Ametsreiter: „Man braucht Steherqualitäten“

Hannes Ametsreiter
Hannes Ametsreiter(c) APA/GEORG HOCHMUTH
  • Drucken

Telekom-Boss Hannes Ametsreiter verteidigt die Wertberichtigung für Bulgarien und wünscht sich mehr Geld vom Partner America Movil.

Die Presse: Die Telekom hat am Mittwoch mit einer 400 Mio. Euro schweren Wertberichtigung für die bulgarische Mobiltel geschockt. Seit wann wissen Sie davon?

Hannes Ametsreiter: Wir haben in Bulgarien ein neues Management eingesetzt, das Ende Mai ein grobes Planungsszenario vorgelegt hat. Mitte Juni wurden drei Szenarien für die weitere Geschäftsentwicklung erstellt. Nach einem Feinschliff lag eine neue Planung am 25. Juni vor – am Tag der Aufsichtsratssitzung. Bis Mai lag die Mobiltel im Plan. Aber die Aussichten für die Marktentwicklung haben sich verschlechtert. Das ist der Punkt, bei dem man eine Ad-hoc-Meldung macht. Dieser Prozess ist dokumentiert. Wir werden damit auf die FMA (Finanzmarktaufsicht, Anm.) zugehen und diese Unterlagen zur Verfügung stellen.
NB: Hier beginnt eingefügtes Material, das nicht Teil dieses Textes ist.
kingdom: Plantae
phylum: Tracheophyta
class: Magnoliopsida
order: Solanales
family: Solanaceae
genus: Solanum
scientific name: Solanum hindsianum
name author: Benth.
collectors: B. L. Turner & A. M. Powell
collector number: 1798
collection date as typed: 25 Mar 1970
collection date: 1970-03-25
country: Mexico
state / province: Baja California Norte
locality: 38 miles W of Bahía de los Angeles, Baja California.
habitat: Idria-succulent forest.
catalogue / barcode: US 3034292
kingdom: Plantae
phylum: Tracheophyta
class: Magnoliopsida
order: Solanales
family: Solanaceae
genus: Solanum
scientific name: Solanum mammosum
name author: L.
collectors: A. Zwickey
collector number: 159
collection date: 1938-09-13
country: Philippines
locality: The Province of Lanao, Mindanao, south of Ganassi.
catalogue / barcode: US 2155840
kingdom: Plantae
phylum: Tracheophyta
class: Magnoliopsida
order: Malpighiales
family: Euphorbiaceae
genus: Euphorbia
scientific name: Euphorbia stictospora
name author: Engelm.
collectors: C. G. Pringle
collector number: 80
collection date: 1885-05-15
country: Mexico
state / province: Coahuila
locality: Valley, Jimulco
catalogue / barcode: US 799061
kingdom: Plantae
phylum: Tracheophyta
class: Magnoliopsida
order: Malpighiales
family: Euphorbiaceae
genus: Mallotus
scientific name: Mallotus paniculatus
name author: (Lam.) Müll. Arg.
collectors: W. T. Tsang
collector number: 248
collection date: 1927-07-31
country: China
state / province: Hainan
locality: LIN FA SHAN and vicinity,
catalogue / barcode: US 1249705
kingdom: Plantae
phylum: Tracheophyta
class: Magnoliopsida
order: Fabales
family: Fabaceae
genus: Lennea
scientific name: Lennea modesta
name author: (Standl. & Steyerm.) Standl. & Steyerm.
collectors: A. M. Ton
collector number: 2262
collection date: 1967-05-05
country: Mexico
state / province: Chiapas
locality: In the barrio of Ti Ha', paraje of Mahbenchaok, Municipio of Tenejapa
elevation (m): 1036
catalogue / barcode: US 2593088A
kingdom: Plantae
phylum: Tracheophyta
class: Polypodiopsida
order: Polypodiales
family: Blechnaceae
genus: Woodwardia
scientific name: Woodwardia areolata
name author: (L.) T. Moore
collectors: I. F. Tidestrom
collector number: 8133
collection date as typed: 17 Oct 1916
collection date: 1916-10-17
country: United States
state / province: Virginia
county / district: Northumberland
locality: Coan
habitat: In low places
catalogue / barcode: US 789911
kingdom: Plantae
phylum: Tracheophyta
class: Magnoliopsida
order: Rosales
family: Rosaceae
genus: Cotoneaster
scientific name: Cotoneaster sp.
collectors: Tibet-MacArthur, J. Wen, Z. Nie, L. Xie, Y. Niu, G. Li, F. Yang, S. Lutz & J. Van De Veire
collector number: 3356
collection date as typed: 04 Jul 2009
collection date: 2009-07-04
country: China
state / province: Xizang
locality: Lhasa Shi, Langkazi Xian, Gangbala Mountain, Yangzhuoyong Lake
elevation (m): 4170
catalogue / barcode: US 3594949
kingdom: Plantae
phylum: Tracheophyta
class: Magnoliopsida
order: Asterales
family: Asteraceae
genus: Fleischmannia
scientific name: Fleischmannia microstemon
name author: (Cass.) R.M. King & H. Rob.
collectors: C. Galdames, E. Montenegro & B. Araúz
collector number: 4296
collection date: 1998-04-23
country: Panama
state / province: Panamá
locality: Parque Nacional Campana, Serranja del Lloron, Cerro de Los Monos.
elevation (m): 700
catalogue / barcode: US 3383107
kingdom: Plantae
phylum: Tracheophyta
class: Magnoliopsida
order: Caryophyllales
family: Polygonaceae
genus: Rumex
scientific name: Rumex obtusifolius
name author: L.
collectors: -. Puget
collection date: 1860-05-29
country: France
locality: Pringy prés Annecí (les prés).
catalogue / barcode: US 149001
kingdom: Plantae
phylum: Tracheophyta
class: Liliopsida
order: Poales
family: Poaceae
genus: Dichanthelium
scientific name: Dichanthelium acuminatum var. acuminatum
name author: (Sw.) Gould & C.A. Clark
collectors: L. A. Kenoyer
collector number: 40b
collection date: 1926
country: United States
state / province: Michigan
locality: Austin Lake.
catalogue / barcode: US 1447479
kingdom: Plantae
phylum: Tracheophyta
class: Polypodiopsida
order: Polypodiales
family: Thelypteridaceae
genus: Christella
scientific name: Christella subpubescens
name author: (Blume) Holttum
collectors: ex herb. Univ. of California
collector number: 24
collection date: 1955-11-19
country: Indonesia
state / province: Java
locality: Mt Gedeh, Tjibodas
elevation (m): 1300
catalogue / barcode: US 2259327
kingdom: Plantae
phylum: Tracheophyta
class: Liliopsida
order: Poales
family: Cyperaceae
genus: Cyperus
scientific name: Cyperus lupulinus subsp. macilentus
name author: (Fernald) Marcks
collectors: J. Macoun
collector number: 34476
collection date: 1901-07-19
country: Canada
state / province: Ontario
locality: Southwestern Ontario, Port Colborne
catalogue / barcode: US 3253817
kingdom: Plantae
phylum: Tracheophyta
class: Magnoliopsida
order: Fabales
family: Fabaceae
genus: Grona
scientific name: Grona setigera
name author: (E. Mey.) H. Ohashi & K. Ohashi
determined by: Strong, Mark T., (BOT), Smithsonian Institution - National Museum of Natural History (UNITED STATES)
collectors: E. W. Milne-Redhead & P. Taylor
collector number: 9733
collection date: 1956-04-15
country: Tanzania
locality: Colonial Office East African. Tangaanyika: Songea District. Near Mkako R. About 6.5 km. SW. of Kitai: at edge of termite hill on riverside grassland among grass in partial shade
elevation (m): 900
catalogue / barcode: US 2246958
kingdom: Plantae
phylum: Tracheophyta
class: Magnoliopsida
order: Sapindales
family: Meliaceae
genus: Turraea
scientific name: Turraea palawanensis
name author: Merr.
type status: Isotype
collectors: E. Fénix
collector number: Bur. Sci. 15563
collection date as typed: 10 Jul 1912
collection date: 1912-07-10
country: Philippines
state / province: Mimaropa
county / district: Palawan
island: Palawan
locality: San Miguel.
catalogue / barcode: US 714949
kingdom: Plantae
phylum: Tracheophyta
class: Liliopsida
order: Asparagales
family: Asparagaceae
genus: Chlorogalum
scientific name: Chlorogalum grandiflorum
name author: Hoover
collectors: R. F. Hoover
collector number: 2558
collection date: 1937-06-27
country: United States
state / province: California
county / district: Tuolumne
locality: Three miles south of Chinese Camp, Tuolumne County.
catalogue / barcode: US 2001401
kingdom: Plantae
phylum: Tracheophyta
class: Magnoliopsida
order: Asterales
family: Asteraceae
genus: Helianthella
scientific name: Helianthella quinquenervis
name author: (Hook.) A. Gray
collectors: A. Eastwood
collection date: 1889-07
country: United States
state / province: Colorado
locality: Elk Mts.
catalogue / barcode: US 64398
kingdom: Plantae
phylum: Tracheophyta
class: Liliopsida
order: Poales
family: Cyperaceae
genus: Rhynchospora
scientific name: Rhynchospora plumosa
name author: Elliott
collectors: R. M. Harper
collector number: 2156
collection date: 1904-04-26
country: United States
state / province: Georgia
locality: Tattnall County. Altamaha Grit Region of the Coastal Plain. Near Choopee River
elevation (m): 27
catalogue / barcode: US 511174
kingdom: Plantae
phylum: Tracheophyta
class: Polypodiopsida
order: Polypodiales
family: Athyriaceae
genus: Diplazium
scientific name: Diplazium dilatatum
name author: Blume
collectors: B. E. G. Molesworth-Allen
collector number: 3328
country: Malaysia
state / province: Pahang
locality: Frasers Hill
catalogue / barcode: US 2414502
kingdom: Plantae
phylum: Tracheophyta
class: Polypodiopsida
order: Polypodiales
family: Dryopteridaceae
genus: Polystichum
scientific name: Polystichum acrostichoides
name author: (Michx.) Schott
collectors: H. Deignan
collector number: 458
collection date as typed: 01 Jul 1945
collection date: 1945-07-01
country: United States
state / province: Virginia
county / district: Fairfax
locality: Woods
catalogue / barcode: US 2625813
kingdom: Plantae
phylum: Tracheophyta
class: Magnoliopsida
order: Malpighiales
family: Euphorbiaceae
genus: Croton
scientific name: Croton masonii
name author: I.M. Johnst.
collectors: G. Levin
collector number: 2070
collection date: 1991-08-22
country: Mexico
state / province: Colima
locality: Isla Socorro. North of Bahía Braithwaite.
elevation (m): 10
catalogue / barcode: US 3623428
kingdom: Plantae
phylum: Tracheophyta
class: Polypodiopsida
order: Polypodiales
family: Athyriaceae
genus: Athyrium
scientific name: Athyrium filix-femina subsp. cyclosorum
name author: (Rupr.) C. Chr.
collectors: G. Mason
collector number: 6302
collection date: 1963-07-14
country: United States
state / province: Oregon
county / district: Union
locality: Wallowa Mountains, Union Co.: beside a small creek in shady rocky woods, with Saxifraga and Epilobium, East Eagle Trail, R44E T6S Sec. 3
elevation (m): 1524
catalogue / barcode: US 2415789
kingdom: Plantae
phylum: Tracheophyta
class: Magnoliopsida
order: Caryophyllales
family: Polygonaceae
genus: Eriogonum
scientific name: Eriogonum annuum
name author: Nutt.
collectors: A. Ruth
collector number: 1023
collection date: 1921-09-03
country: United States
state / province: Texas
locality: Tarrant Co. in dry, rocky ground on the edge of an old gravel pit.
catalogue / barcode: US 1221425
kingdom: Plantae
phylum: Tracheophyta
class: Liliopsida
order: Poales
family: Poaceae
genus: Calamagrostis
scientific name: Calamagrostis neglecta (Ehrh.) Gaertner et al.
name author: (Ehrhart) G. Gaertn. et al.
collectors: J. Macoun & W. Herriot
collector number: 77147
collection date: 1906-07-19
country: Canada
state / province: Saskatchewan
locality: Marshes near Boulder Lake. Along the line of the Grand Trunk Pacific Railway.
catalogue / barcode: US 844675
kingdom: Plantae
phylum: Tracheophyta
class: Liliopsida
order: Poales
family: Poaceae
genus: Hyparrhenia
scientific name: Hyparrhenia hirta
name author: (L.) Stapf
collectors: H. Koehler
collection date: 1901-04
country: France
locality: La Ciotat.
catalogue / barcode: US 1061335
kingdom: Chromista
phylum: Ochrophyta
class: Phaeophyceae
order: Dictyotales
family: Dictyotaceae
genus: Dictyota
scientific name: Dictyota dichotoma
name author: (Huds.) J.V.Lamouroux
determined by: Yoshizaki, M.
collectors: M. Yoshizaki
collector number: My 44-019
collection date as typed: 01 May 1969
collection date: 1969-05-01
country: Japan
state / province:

Es gab Tage davor Gerüchte. War die Ad-hoc-Pflicht nicht schon früher gegeben?

Ein Magazin hat vorab falsche Informationen herausgegeben, das war ungeheuerlich. Die kamen nicht aus dem Unternehmen.

Woher sonst?

Nur ein ganz kleiner Kreis wusste davon. Dass Informationen durchsickern, ist unerfreulich. Zudem waren sie falsch. Wir werden klagen.


Das klingt nach „shoot the messenger“. Ist das nicht ein wenig billig, jetzt auf die Medien loszugehen?

Es gab Aussagen, dass wir etwas verschleiert hätten. Das nehme ich nicht hin, das ist kreditschädigend.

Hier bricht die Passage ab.